**** PROVIDED PASSAGE ****
Written evidence submitted by Nicholas Grenfell-Marten



What role can, or should, nuclear power play in achieving net zero and UK energy security?


Nuclear power can and should provide a key role in achieving net zero and UK energy security. Nuclear power, including in Wales, has provided energy security and clean power since the 1960s. Nuclear power is the only large-scale, high-capacity factor generating technology currently available that can be deployed to meet our net zero targets. In concert with wind and other renewable technologies, rapid expansion of nuclear energy will help the UK to meet our climate goals. Unlike offshore wind which has a capacity factor of approximately 40 % (IEA and others), nuclear power can consistently achieve capacity factors above 90 % (ANS and others)1. The whole system cost of all generating technologies should be considered on a level playing field when comparing technologies. For technologies with a low-capacity factor, the whole system cost should take account of the cost of supplying backup power to these technologies when they are not generating or generating at a lower capacity. Failure to do so could lead to a repeat of the current energy situation where electricity prices are rising largely due to the increasing market price of natural gas which is predominantly used to backup intermittent generation such as renewables when the wind doesn’t blow or the sun doesn’t shine.


Nuclear power has recently been classified as green by the EU and studies show that it has the lowest land take (footprint), lowest carbon dioxide lifecycle emissions, lowest lifecycle impacts and lowest material requirements (UNECE and others).
**** INFORMATION GIVEN ****
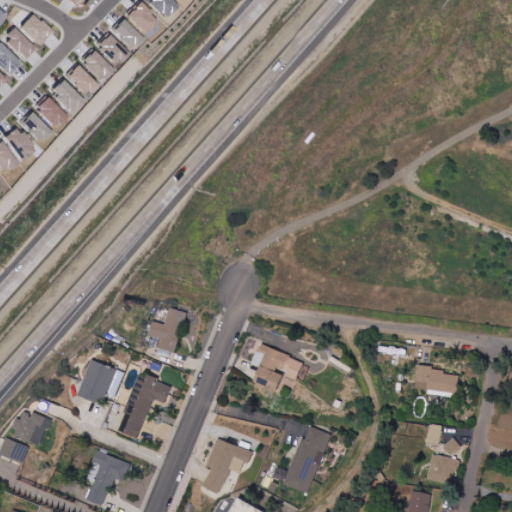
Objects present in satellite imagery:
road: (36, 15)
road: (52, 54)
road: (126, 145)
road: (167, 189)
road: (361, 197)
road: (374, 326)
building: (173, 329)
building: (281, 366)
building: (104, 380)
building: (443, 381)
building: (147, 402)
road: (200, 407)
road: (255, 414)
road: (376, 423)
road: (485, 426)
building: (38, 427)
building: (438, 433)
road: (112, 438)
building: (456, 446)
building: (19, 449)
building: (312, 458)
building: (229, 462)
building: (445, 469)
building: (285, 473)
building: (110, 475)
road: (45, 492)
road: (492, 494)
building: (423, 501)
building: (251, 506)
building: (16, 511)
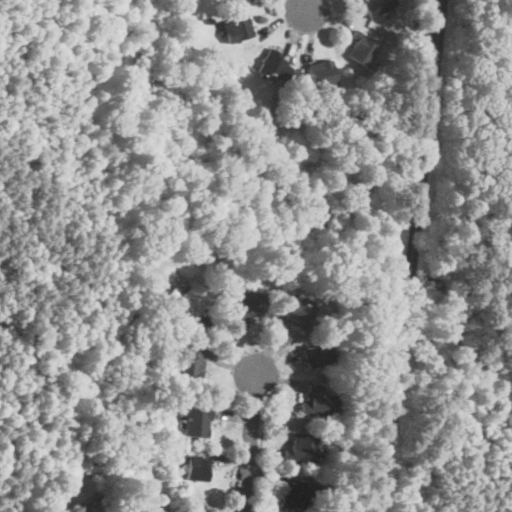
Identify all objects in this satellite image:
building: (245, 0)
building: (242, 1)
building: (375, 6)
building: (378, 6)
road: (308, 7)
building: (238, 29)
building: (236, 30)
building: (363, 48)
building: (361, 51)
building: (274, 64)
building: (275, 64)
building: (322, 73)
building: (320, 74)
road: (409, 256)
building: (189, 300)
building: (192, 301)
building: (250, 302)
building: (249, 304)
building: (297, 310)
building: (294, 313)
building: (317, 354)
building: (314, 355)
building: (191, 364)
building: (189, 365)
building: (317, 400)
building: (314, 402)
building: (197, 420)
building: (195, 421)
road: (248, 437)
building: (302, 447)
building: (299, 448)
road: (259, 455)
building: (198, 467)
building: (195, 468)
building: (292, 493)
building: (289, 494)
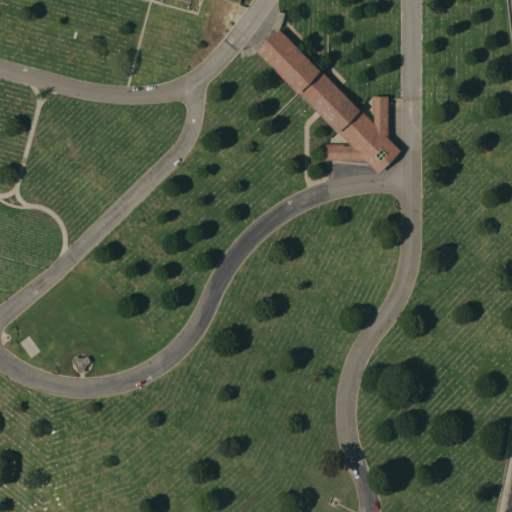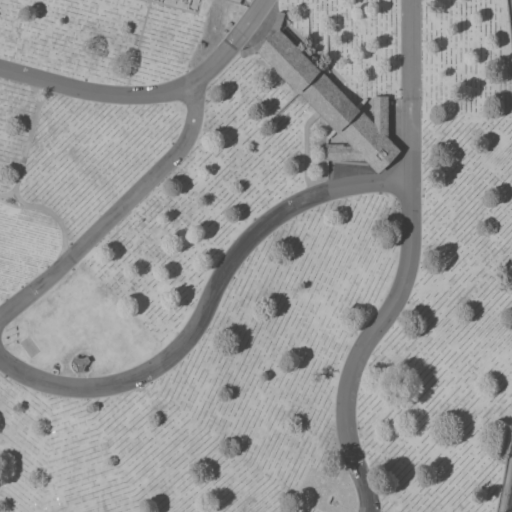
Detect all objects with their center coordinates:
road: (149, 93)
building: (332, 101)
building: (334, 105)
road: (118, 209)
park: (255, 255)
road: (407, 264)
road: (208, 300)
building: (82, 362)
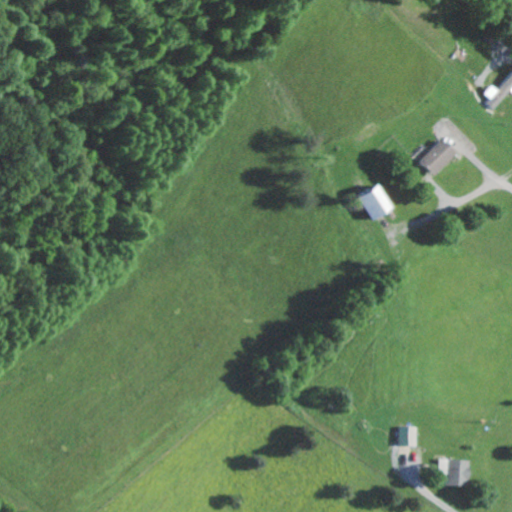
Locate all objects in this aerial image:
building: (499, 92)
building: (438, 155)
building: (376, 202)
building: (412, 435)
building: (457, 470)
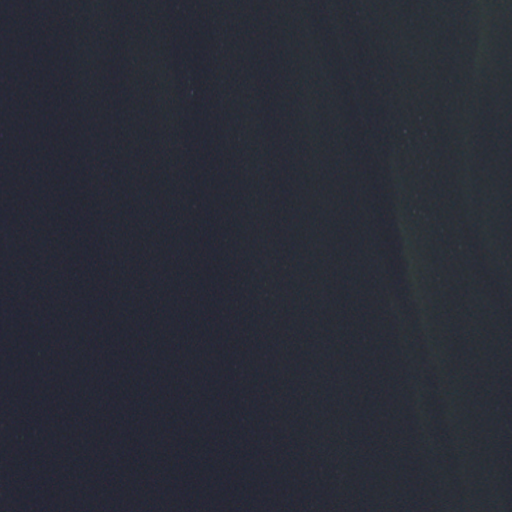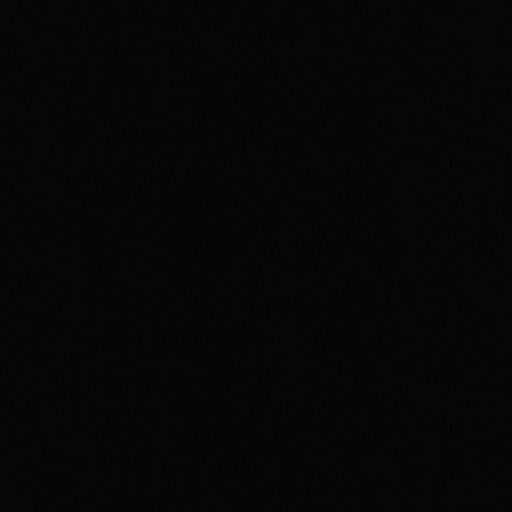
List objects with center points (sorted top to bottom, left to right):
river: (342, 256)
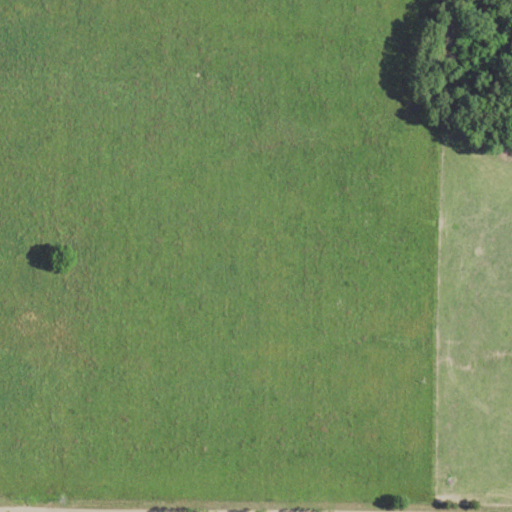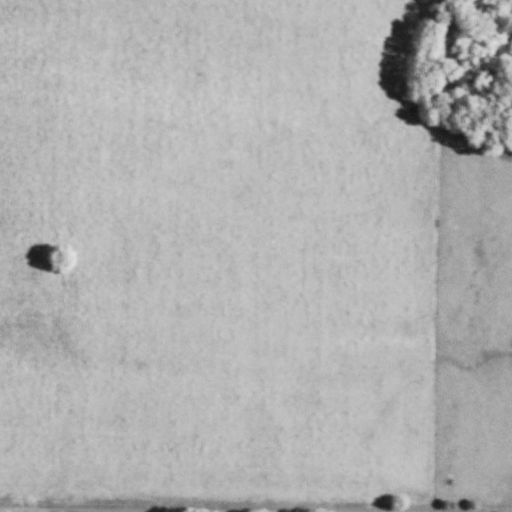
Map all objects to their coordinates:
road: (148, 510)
****
TASKS -
1 – Translate this sentence from the nuclear power submission into Spanish: "Nuclear power, including in Wales, has provided energy security and clean power since the 1960s."
2 – Summarize the nuclear power submission in two sentences.
3 – Please write the next part of the nuclear power submission, picking up after its last sentence.
The records above were drawn from a separate source.

ANSWER SET -
1 – La energía nuclear, también en Gales, ha aportado seguridad energética y energía limpia desde la década de 1960.

2 – The submission argues that nuclear power should play a key role in reaching net zero and UK energy security, because it is the only large-scale, high-capacity-factor generating technology currently available and can exceed 90 % capacity factors, while offshore wind reaches about 40 %. It calls for comparing technologies on whole system cost, including backup for low-capacity-factor sources, and notes that the EU has classified nuclear power as green and that studies credit it with the lowest land take, lifecycle emissions, lifecycle impacts and material requirements.

3 –
It is not simply a question of nuclear power versus renewables or another technology but rather how much of each low carbon technology can and should we deploy to meet our net zero goals and attain energy security. The amount of generation required to replace existing generation, meet new electricity demand and meet the demand for decarbonisation of other sectors is huge. This cannot be met with any one technology alone. Countries with a large number of renewable generators on the Grid such as Germany are reliant on other sources of generation to back up the intermittent nature of these technologies. In Germany under Energiewende (energy transition), renewables are largely backed up with natural gas. This has seen a large increase in German power prices,


1 Capacity factor: The ratio of the electrical energy produced by a generating unit for the period of time considered; to the electrical energy that could have been produced at continuous full power operation during the same period. For example, a unit rated at 1 GW for 100 days would have a theoretical maximum capacity of 100 GWdays (100 % capacity factor). With a capacity factor of 40 %, a unit of 1 GW would generate 40 GWdays over 100 days.



scarcity of natural gas to support the electrical grid and a switch to indigenous German lignite or brown coal to backup renewables, leading to increased emissions. Whilst the use of indigenous German lignite may assist Germany with their energy security; the use of fossil fuels to backup renewables is somewhat contradictory.

The use of biomass for electrical generation is somewhat limited. Producing carbon dioxide on burning, the Committee on Climate Change acknowledge that the amount of biomass available within the UK is limited and planting biomass for power generation when there are other suitable alternatives raises ethical questions when the land can be used for agriculture or housing.


Carbon capture and storage has not yet been adequately proven at scale to be efficient or economic. Current installations are thought to achieve around 90 % carbon capture efficiency and the Committee on Climate Change acknowledges that higher capture efficiencies are necessary to ensure the country can reach net zero. With all but one of our currently operational nuclear power plants scheduled to be removed from service by 2035, the decarbonisation of our electricity generating sector by 2035 and the electrification of other sectors such as industry and transport, immediate action is required. Nuclear power plants can be deployed now to help achieve our energy security and net zero targets.


What are the main challenges to delivering the UK Government’s commitment to bring at least one large- scale nuclear project to final investment decision by the end of this Parliament?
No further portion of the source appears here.